Secondary open angle glaucoma associated with uveitis due to mechanical blockage or dysfunction of outflow pathway, results in decreased outflow facility. The level of IOP will depend upon the rate of aqueous humor production by the ciliary body.


Trabeculitis may also contribute to a rise in IOP. This is characterized by inflammatory precipitates on the trabecular meshwork. Since trabeculitis is usually not associated with concomitant inflammation of the secretory ciliary epithelium, aqueous production is normal. The elevated IOP is purely as a result of reduced aqueous outflow.


Swelling or dysfunction of the trabecular beams or endothelial cells can cause a reduction in diameter of trabecular pores.


Steroid-induced glaucoma:

b.      IOP usually rises 2 or more weeks after initiating steroid therapy. (But may occur anytime)

c.       Steroids can be instilled in the opposite eye to look for steroid responsiveness.

d.      Steroids increase IOP by reducing aqueous outflow. Many theories have been proposed to explain this phenomenon, including: accumulation of glycosaminoglycans in the trabecular meshwork (by inhibiting their catabolism; inhibition of phagocytosis of foreign material by trabecular endothelial cells; inhibition of synthesis of prostaglandins (PGE2 and PGF2, which increase the outflow facility).

e.      Management:

·         Taper steroids

·         Change to lower concentration or a drug with lesser tendency to elevate IOP e.g. Medrysone or fluoromethalone.

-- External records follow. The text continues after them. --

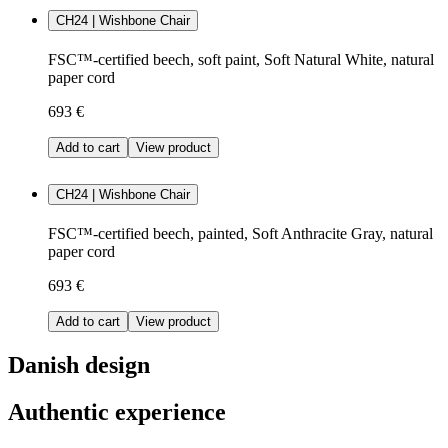
CH24 | Wishbone Chair
FSC™-certified beech, soft paint, Soft Natural White, natural
paper cord
693 €
Add to cart
View product
CH24 | Wishbone Chair
FSC™-certified beech, painted, Soft Anthracite Gray, natural
paper cord
693 €
Add to cart
View product
Danish design
Authentic experience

·         Rimexolone has maximal anti-inflammatory effects and minimal effects on IOP elevation. (1% suspension as effective as 1% Prednisolone in management of uveitis. Prednisolone 1% is 1.7-8 times more likely to produce IOP elevation). In mild cases the steroid can be replaced by NSAIDs. While in severe cases it can be replaced with immunosuppressives. In depot steroid injections (Triamcinolone), the IOP may remain elevated for 18 months or more. This often requires surgical removal of depot-steroid or filtration surgery.

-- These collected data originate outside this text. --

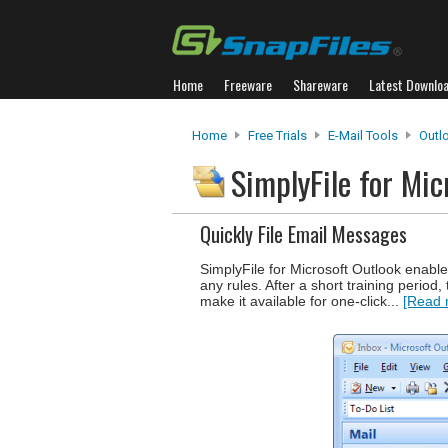
Home
Freeware
Shareware
Latest Downlo
Home
Free Trials
E-Mail Tools
Outl
SimplyFile for Mi
Quickly File Email Messages
SimplyFile for Microsoft Outlook enable
any rules. After a short training period
make it available for one-click...
[Read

Management of uveitic glaucomas:


(A)   Medical therapy:

Mydriatic-cycloplegic agents.

Agents which reduce IOP e.g. beta-blockers.

Adrenergic agonists= epinephrine, dipivefrine, apraclonidine.

Carbonic anhydrase inhibitors.

Hyper-osmotic agents

Miotics should be avoided as they potentiate posterior synechiae and pupillary membrane formation; cause discomfort by aggravating ciliary spasm and increase inflammation by increasing breakdown of blood-aqueous barrier and accelerating release of enzymes from PMNs.


(B) Surgical therapy:

i. Uveitis is associated with cellular changes in conjunctiva including increased numbers of fibroblasts, lymphocytes and macrophages, which are important causes of filtering surgery failure. Therefore, the eye should be quite for 3 months prior to surgery and operated under steroid cover. In certain patients topical prednisolone 1% eyedrops hourly and Oral prednisolone 40mg per day can be instituted 1 week prior to surgery. At the time of surgery a depot of corticosteroid should be injected sub-conjunctivally far from the bleb.

ii. Surgical iridectomy can be done in those eyes, where laser PI is not successful. However, iridectomies are only effective in the eyes which have PAS involving <75% of the angle. It has fewer propensities for closure, but induces more inflammation compared to laser procedures.

iii. In case the iridotomy is not successful, then filtering surgeries or destruction of the ciliary body can be done.


(C) Laser procedures:

In case of angle closure, laser iridotomy can be done. Combined Argon and Nd:YAG lasers are more effective in thicker irides. To prevent inflammation, topical steroids can be instilled every 5 minutes for 30-60 minutes and then every 6 hours for 1-2 weeks.